When I started doing this whole blogging thing - and Lord do I hate using that word, even though it is now in the subtitle of this site - I realized I finally had an outlet. Perhaps, a path to achieve what had eluded me up to this time. I realized pretty quickly that being one voice among millions wasn't exactly a path to recognition. So, the depression that was starting to lift settled back down.

It has only been the past year or so that I reached, more than peace of mind, but a sense of equanimity about it all. As the discussion at this post says quite explicitly, 90% of what exists out here in virtual land is crap, and someone who writes and presses that "publish" button as much as I do has certainly contributed much to that internet sewage reclamation pool. Yet, I am quite happy to have achieved what I consider the singular success of not really caring anymore. I do what I do not to achieve some goal. I do not write for my work to be noticed. I do this thing everyday (or nearly so) because I love it. I write what interests me to the best of my ability (typos, grammatical mistakes, and all), and have become acquainted with more than a few people that, had I not continued to do so, I never would have come to know. I would not continue to learn how much good stuff there is out there to read, to which to listen. I would not be constantly pushed to think and think again what it is I believe and why.

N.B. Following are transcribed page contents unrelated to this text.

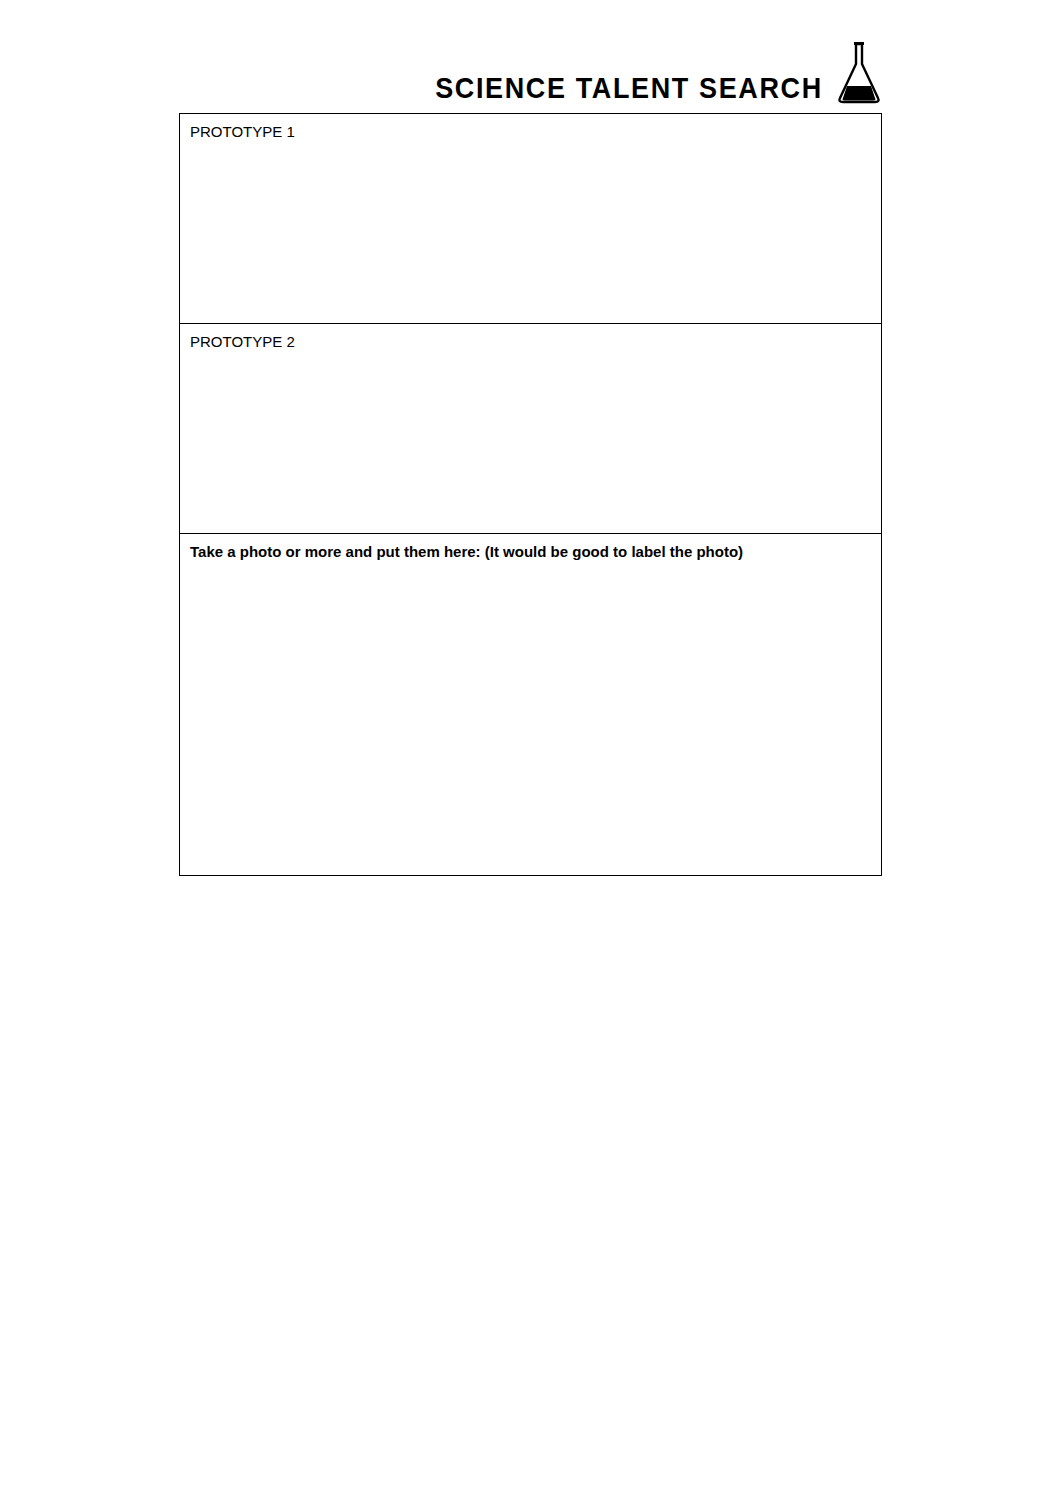SCIENCE TALENT SEARCH
Conical flask logo
Prototype and photo worksheet
| PROTOTYPE 1 |
| PROTOTYPE 2 |
| Take a photo or more and put them here: (It would be good to label the photo) |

When I read Leon Wieseltier's recent lament that writer's just aren't paid enough - some aren't paid at all! - all I could think is, well, I haven't received one red cent for what I've been doing for over three years now. Perhaps most of it hasn't merited pay. That's OK, you see, because even if I were to suddenly land some kind of deal that paid me to do what I do and live as comfortably as I do now (and while we aren't even close to being rich beyond anyone's dream of avarice, we have at least achieved that weird American goal of providing for our children a far more comfortable existence than the ones we had growing up), it wouldn't matter as much as the simple fact that, for the past three and a half years, I've been doing what I do because I love it. I hope I have said something important a time or two; I hope I have provoked thought, whether that thought was twinged with sadness at my imbecility, or anger at my ideology, or humor at my insipidness, if I have done that on rare occasions, so much the better.

So, I continue to be a happy failure. And no one can take that away from me.